Areas covered: A systematic search of PubMed and the Web of Science was performed between January 2001- September 2020 and relevant articles in sterile inflammation and atherosclerosis were critically reviewed. The original information was collected on the interconnection between danger associated molecular patterns (DAMPs) as the mediators of sterile inflammation and the receptor complex of CD36-TLR4-TLR6 that primes and activates inflammasomes in the pathophysiology of atherosclerosis. Mediators of sterile inflammation are identified to target therapeutic strategies in the management of atherosclerosis.

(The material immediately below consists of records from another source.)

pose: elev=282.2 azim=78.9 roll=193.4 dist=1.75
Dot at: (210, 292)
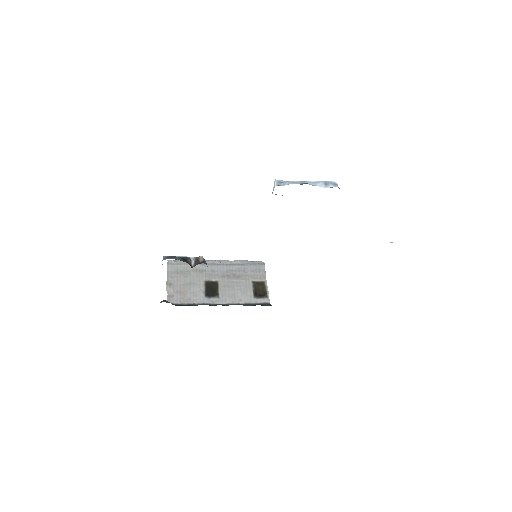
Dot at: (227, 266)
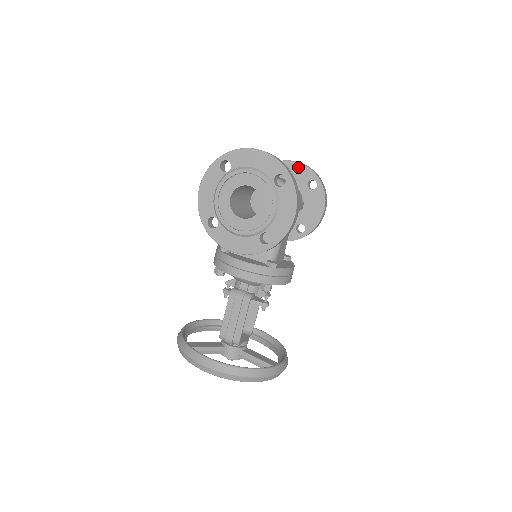
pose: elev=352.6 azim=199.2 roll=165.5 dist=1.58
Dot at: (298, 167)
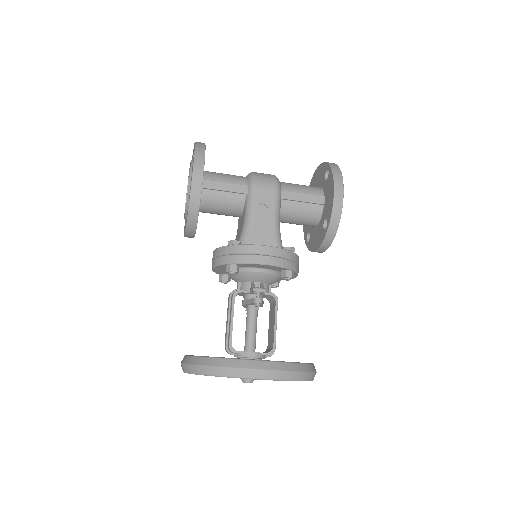
Dot at: (320, 169)
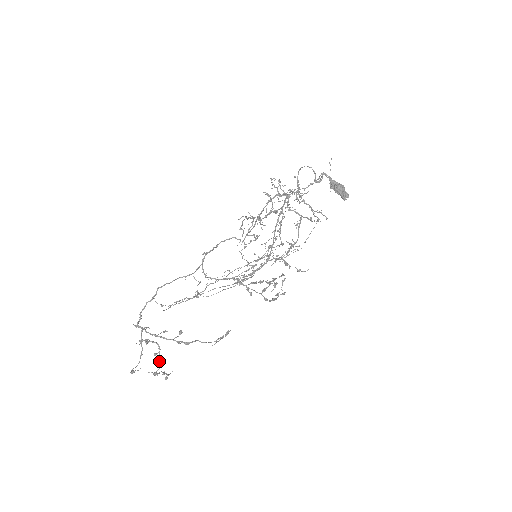
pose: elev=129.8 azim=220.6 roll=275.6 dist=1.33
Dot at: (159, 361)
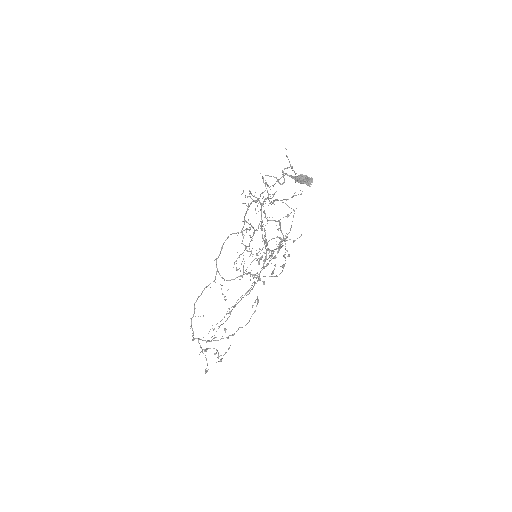
Dot at: (220, 355)
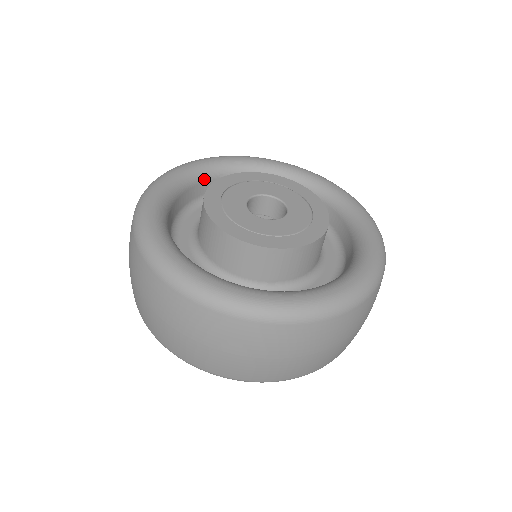
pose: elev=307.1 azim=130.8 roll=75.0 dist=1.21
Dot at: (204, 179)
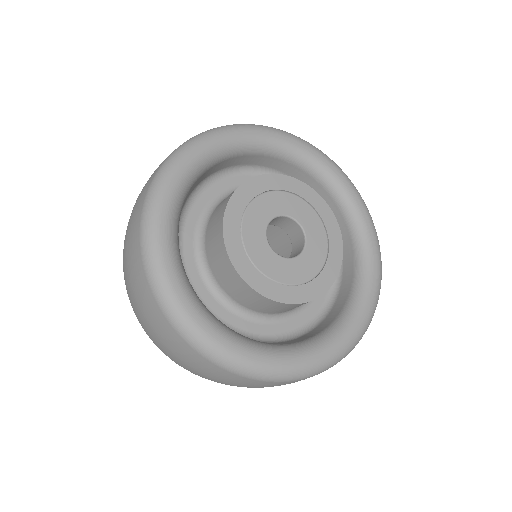
Dot at: (207, 169)
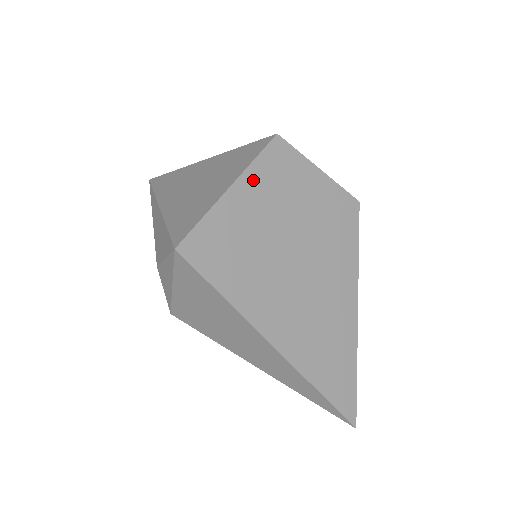
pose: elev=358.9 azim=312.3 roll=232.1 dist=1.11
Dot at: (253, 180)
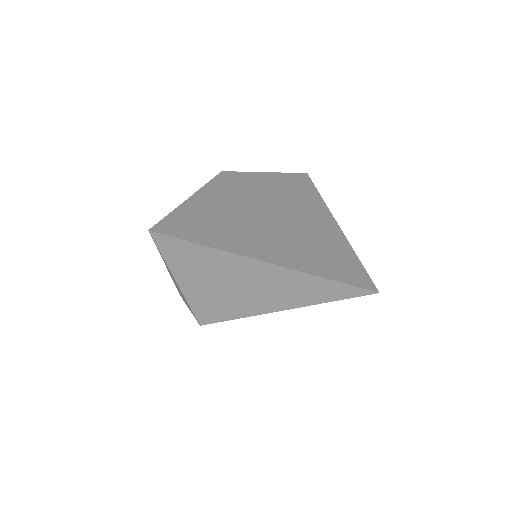
Dot at: (206, 191)
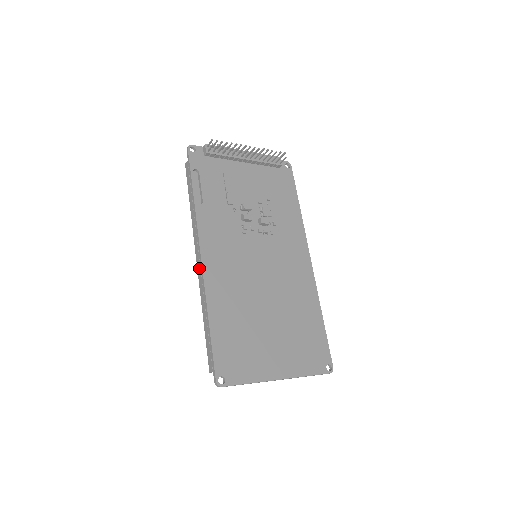
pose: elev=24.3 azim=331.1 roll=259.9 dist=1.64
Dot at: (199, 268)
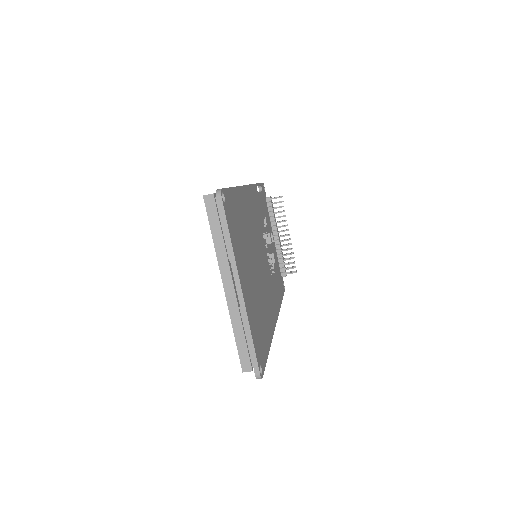
Dot at: occluded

Expert opinion: Sterile inflammation via NLRP3 inflammasome is perpetuated by the activation of IL-1β and IL-18 and induction of pyroptosis resulting in the release of additional inflammatory cytokines and DAMPs. Challenges with current inhibitors of the NLRP3 inflammasome lie in the specificity, stability, and efficacy in targeting the NLRP3 inflammasome constituents without ameliorating upstream or downstream responses necessary for survival.

摘要

简介：先天免疫和适应性免疫在动脉粥样硬化的潜在病理机制中起着关键作用，无菌炎症的潜在靶点为开发新疗法提供了机会。响应内膜层中氧化的 LDL，T 细胞亚群在动脉粥样硬化部位被募集和激活，以上调促动脉粥样硬化的细胞因子，从而加剧斑块形成的不稳定性。

涵盖的领域：在 2001 年 1 月至 2020 年 9 月期间对 PubMed 和 Web of Science 进行了系统搜索，并对无菌炎症和动脉粥样硬化的相关文章进行了严格审查。原始信息是关于危险相关分子模式 (DAMP) 作为无菌炎症的介质与 CD36-TLR4-TLR6 受体复合物之间的相互联系收集的，该受体复合物在动脉粥样硬化的病理生理学中引发和激活炎症小体。无菌炎症的介质被确定为针对动脉粥样硬化管理的治疗策略。

专家意见：通过 NLRP3 炎症小体引起的无菌炎症因 IL-1β 和 IL-18 的激活以及细胞焦亡的诱导而持续，导致释放额外的炎性细胞因子和 DAMP。当前 NLRP3 炎症小体抑制剂的挑战在于靶向 NLRP3 炎症小体成分的特异性、稳定性和有效性，而不改善生存所需的上游或下游反应。